Every expert I've seen speak to what happened to the car with the released Italian hostage has said the same thing -- the Italians failed to coordinate with the Americans. Nonetheless, the incident has raised, once again, the question of civilian deaths at US military checkpoints.
Here's the bottom line: there are calls for making checkpoints safer on the margins (larger signs, bigger, brighter lights) and those all sound like good ideas. But the real heart of the matter is that the troops have clearly been told to act as if any vehicle that fails to slow down after a certain number of warnings is hostile. That's where they place presumption: the risk of letting through a suicide bomber is greater than the risk of fatally shooting civilians.
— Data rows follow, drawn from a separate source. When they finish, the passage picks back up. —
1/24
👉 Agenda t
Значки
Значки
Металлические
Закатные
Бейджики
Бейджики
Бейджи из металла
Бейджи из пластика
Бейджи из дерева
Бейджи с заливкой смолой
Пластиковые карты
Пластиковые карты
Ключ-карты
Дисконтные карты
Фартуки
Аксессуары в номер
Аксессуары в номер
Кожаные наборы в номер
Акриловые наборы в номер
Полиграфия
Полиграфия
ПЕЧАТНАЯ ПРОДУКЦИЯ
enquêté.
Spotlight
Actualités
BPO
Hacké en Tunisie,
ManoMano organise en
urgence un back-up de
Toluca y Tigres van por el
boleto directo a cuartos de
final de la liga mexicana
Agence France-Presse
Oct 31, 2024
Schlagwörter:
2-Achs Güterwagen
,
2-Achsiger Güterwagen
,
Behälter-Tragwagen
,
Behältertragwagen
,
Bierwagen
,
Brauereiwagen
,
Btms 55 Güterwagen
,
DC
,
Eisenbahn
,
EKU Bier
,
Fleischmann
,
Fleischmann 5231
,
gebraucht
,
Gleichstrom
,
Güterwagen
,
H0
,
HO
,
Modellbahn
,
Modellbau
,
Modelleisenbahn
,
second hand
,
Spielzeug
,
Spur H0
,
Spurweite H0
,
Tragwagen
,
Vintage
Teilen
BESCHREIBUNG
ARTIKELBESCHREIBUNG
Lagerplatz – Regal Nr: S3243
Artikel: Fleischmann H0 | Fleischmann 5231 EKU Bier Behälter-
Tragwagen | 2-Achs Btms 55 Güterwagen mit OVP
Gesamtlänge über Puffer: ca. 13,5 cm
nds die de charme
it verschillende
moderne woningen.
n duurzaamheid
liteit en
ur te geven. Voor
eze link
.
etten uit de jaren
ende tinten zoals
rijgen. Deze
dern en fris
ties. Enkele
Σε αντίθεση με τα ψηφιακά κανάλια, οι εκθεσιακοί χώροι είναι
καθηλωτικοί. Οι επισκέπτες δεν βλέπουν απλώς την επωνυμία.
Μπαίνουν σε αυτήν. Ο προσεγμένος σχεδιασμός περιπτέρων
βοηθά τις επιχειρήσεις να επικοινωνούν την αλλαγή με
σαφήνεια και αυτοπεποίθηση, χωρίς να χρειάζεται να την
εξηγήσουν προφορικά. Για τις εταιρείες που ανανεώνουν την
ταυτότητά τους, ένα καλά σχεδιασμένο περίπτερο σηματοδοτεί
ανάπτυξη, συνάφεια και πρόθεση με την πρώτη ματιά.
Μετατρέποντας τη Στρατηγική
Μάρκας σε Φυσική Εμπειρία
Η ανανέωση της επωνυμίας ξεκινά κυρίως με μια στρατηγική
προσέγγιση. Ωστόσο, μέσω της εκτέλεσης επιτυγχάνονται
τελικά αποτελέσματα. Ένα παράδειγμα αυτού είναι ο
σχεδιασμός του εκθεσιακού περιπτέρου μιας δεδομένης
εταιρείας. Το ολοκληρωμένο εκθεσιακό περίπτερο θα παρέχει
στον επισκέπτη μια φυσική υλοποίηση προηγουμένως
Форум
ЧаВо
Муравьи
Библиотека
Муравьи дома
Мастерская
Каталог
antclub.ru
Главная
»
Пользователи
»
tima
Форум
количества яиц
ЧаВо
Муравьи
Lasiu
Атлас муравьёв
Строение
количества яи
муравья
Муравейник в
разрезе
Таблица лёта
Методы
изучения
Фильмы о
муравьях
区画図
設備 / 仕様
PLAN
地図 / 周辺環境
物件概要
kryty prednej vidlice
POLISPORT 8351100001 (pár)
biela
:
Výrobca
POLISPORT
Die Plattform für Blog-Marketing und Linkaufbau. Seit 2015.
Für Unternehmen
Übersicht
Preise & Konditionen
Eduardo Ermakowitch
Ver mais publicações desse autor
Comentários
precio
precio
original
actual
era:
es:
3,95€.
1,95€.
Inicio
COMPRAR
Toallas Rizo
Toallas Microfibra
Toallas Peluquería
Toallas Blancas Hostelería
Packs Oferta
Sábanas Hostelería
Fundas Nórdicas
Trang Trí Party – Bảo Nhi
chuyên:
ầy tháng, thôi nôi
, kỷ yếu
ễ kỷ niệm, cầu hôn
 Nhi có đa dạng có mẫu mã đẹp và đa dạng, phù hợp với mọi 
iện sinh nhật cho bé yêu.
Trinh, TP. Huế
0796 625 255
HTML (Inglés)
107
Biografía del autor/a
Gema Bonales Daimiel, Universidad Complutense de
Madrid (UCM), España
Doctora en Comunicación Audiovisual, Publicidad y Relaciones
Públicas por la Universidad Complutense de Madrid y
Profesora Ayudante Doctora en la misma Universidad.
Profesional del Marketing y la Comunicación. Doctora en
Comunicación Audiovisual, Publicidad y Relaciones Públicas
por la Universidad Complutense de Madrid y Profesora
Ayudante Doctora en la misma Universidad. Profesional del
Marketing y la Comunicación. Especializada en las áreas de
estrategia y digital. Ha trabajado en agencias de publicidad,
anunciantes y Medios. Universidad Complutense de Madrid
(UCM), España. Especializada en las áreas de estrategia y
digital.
And that's what's really upsetting the critics. They want presumption placed the other way. They want the troops to act as if the risk of shooting civilians, fatally or not, is a greater risk than letting through a suicide bomber or a drive-by shooter.
The dispute is absolutely that simple.
Presumption is all about what risk you believe is greater. (In the American criminal justice system, we've decided that the risk of locking up an innocent man is greater than the risk of freeing a guilty one, for example.) The military has decided which risk matters more, and the critics aren't happy with that choice.
You can be sure, by the way, that if the military flipped and put presumption the other way, the press would be all over them for that choice, too.


The critics really don't want to deal with "presumptions." They want favorable outcomes, which in practice means the absence of tragic outcomes. Their reasoning, such as it is, doesn't extend beyond first-order events.
Posted by: George | March 07, 2005 at 11:29 AM
An innocent man who fights the Criminal Justice Business is very likely to be locked up longer than a criminal who has experience with the discretion given prosecution.